# Passage given
Patent Publication Number: US-7711010-B2

Title: Phase-locked loop for maintaining system synchronization through packet dropout

Description:
BACKGROUND OF THE INVENTION 
     1. Field of the Invention 
     The present invention relates to a phase-locked loop (PLL) for establishing system synchronization between a transmitter and a receiver, and more particularly to a phase-locked loop for maintaining system synchronization of a receiver with a transmitter through packet dropout in a wireless communications system of packet transmission. 
     2. Description of the Background Art 
     Recently, a transmitter and a receiver included in a packet transmission system for implementing wireless communication have come into use. The receiver establishes system synchronization based on the system timing information contained in a packet transmitted from the transmitter. The transmitter assembles a transmission packet having its length, transmission interval and format regulated all the time. The receiver is responsive to system timing information incoming periodically on a packet to restore the operating timing of the transmitter to establish synchronization with the transmitter. A phase-locked loop for establishing such system synchronization is disclosed in, for example, Japanese Patent No. 3159981. 
     With the above-described conventional system, in which the operational timing on the receiver is defined by system timing information periodically supplied, it is essential that the system timing information is always received. Hence, if optimal wireless network circumstances cannot be secured to interrupt consecutive packet reception, then so-called packet dropout may be caused to give rise to a void in the timing information so as to raise a serious error in the correction information for recovering timing, with the result that it may become necessary to re-establish the system synchronization from the outset. Such re-synchronization would cause the system synchronization to be once marred critically.

# Collected data
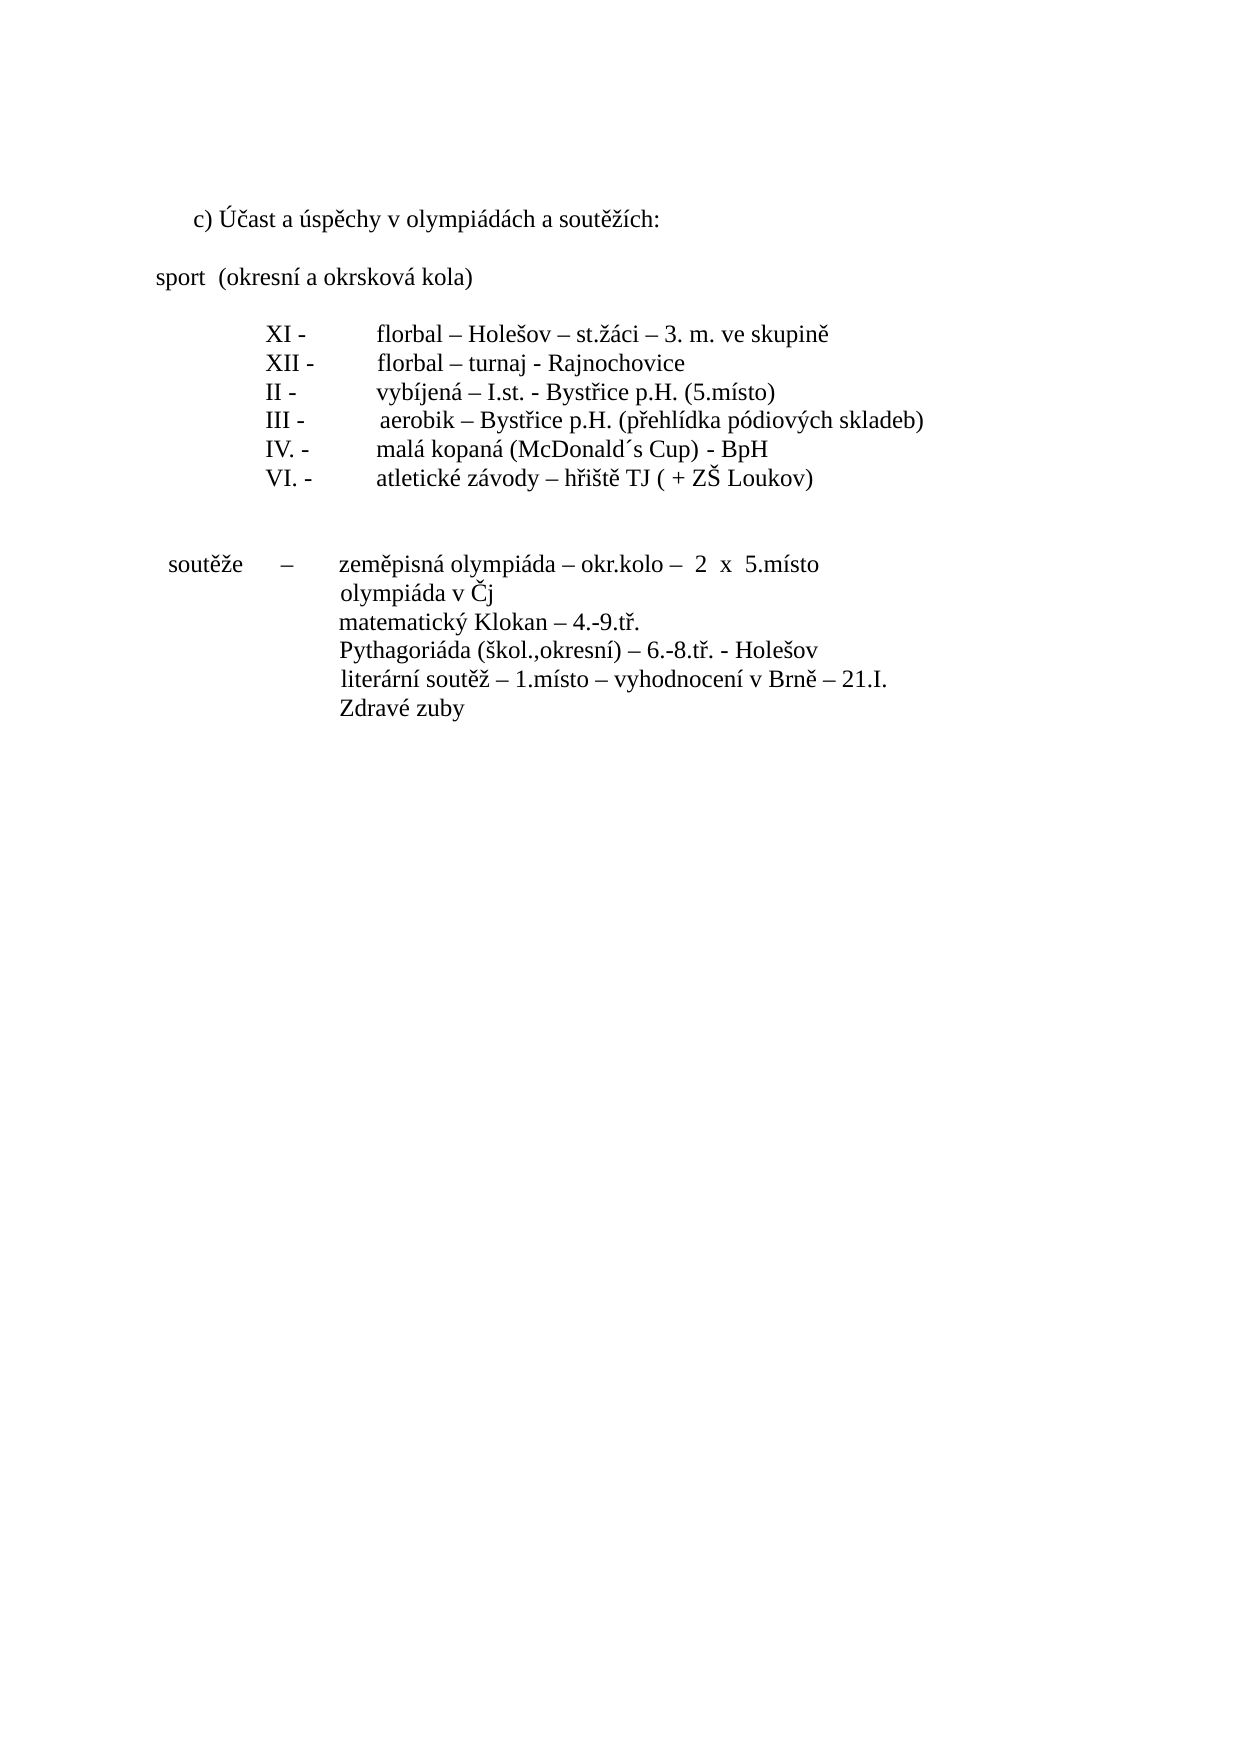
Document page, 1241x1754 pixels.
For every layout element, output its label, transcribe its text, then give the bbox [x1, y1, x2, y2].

# Aim A
Answer these from the patent description:
(i) Which earlier patent is cited as disclosing a phase-locked loop for establishing system synchronization?
(ii) On what information does the receiver base system synchronization?
(iii) What may become necessary if packet dropout causes a serious error in the timing correction information?
# Aim B
Translate this sentence from the patent description into Spanish: "The receiver establishes system synchronization based on the system timing information contained in a packet transmitted from the transmitter."
Use only the patent description, not the listing.

# Expected answer A
(i) Japanese Patent No. 3159981.
(ii) The system timing information contained in a packet transmitted from the transmitter.
(iii) Re-establishing the system synchronization from the outset.

# Expected answer B
El receptor establece la sincronización del sistema basándose en la información de temporización del sistema contenida en un paquete transmitido desde el transmisor.